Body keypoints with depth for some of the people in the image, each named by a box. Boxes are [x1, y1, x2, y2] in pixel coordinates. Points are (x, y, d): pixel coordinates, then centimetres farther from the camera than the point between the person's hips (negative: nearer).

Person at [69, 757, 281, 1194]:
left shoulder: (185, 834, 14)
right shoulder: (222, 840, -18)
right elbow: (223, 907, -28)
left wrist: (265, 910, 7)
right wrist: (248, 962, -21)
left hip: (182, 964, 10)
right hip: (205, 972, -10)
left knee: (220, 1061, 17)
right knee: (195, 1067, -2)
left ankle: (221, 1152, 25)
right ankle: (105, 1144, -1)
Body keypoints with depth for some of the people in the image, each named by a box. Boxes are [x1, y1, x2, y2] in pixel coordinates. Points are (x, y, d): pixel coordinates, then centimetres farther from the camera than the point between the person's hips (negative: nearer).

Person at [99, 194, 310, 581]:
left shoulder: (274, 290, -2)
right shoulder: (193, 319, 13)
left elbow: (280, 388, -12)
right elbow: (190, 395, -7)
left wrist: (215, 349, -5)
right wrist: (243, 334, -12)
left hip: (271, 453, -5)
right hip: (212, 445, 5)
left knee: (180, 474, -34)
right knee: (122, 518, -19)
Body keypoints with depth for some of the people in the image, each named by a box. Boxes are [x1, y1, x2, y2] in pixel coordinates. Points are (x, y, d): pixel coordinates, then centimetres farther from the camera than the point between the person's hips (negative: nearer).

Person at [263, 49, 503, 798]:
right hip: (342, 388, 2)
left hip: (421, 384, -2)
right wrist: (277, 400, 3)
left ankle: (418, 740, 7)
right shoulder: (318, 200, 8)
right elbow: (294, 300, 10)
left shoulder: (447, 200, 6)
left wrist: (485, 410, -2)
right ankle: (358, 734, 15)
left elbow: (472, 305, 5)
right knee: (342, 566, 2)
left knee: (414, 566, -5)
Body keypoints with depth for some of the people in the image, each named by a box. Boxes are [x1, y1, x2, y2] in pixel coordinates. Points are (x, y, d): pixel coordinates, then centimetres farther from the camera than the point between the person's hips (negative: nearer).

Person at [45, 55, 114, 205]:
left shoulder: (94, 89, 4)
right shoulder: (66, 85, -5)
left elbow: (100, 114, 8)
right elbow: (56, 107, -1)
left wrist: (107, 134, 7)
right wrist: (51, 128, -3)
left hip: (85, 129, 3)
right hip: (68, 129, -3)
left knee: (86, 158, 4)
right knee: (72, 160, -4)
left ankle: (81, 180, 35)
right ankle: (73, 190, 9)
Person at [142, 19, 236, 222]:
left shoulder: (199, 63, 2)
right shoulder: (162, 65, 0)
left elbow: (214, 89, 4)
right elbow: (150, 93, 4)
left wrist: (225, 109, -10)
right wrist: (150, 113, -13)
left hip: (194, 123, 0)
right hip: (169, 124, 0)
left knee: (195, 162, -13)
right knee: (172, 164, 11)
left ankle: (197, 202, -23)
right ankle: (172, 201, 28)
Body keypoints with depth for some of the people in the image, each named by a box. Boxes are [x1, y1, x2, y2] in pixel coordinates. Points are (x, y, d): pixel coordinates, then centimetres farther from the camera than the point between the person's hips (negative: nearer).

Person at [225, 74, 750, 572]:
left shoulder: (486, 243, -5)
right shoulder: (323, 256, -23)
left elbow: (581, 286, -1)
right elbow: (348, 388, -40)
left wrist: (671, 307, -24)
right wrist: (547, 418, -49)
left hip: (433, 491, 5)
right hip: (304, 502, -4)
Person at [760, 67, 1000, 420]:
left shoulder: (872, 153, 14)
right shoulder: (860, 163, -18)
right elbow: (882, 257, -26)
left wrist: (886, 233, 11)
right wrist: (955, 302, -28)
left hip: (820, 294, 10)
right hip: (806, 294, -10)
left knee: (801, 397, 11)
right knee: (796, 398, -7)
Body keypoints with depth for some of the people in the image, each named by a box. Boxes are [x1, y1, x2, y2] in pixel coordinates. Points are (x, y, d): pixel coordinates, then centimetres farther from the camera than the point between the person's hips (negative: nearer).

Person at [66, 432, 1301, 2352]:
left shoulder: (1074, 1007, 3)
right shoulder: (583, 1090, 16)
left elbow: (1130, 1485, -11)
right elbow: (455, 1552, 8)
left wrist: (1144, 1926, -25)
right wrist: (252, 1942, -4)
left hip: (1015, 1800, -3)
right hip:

▸ PROBLEM REQUIREMENTS: Turn the part of the listing that opens with the line containing "left hip: (433, 491, 5)" and closes with the line containing "right hip: (806, 294, -10)", both of those lines included, into a numbered list with any blank lines left out.

▸ SOLUTION FOR THIS TASK:
1. left hip: (433, 491, 5)
2. right hip: (304, 502, -4)
3. Person at [760, 67, 1000, 420]:
4. left shoulder: (872, 153, 14)
5. right shoulder: (860, 163, -18)
6. right elbow: (882, 257, -26)
7. left wrist: (886, 233, 11)
8. right wrist: (955, 302, -28)
9. left hip: (820, 294, 10)
10. right hip: (806, 294, -10)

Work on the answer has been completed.